When designing combinatorial assemblies with j5, it is possible to set design specification rules that limit the total number of times a given part appears in a given assembly, if two given parts should not appear together in the same assembly, or if two given parts should only appear together in the same assembly. The design specification rules understood by j5 are derived from the Eugene biological design specification computer language (Bilitchenko 2011A, Bilitchenko 2011B) (see the Eugene rules list file documentation for more information).
j5 has the capacity to design mock assemblies, in which j5 outputs the anticipated product(s) of the assembly reaction(s), but does not invest the effort required to design the assembly protocol(s)/process(es) themselves. This is useful functionality from the standpoint that designing mock assemblies can be much faster than designing the actual assembly protocols, and can give the user rapid feedback about the number of constructs that would be produced (i.e. those combinations that satisfy Eugene design specification rules), along with their sequences, for validation before formally submitting the designs to j5 for protocol design.

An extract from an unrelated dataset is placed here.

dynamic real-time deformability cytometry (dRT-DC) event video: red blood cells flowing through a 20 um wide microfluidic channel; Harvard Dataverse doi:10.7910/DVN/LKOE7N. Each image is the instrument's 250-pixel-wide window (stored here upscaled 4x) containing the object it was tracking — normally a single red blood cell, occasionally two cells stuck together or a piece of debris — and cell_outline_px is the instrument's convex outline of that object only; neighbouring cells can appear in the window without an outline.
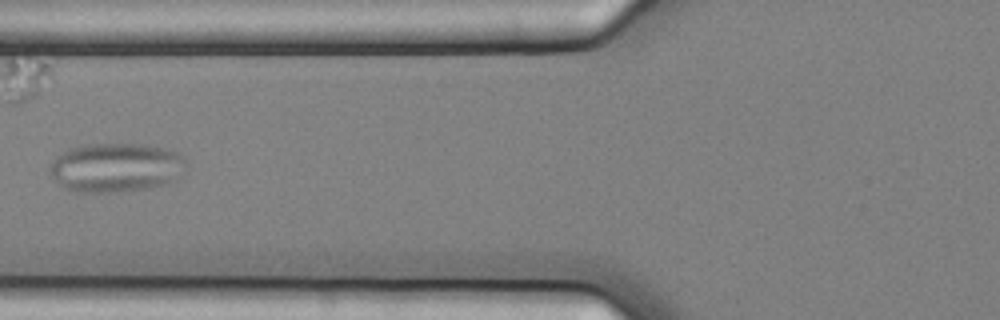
{"species": "common noctule bat (a hibernating species)", "species_latin": "Nyctalus noctula", "temperature_condition": "cold", "stored_images_in_passage": 15, "segment_of_instrument_passage": [1, 2], "camera_frame_rate_fps": 3000, "um_per_image_px": 0.085, "animal": {"sex": "female", "body_mass_g": 25.1}, "frame": {"image": 1, "passage_image": 7, "time_ms": 2.0, "image_size_px": [1000, 320], "cell_outline_px": [[184, 172], [168, 184], [148, 188], [112, 192], [80, 192], [64, 188], [52, 176], [52, 164], [56, 156], [68, 148], [88, 144], [144, 144], [164, 148], [176, 152], [184, 156]], "centroid_in_image_um": [9.88, 14.23], "position_along_channel_um": 115.9, "area_um2": 38.84}}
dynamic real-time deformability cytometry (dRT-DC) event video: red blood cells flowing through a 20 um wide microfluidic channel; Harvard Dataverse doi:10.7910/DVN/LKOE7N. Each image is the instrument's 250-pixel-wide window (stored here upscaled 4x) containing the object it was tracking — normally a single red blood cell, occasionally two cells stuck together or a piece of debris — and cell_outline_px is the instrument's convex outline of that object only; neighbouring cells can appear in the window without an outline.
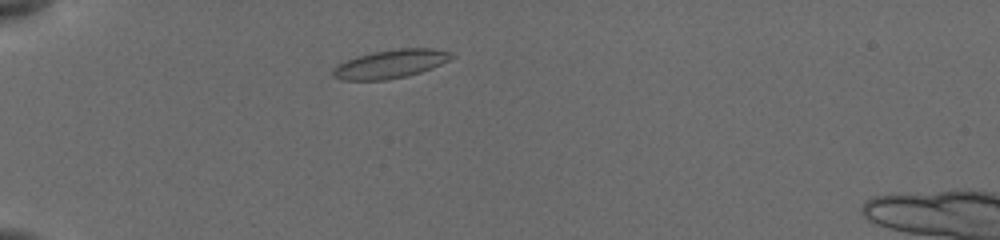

j5 has the capacity to aggregate multiple assembly designs (excluding Mock assemblies) into a single assembly file. This is extremely useful for combinatorial library assembly, where the same direct DNA synthesis fragment or PCR product is used multiple times, but only needs to be generated once. It is also a very powerful way to condense multiple independent assemblies into the same j5 assembly design file, which is an important step towards executing all of the assemblies in parallel in the same set of 96-well format plates. j5 is now able to take an aggregated assembly file, and distribute the PCR reactions required for the collective assembly process across multi-well plate(s) within optimized thermocycler block annealing temperature gradient(s), and generate control files for a NextGen liquid-handling robotics platform and PR-PR biology-friendly robot programming language configuration files to set up the PCR reactions.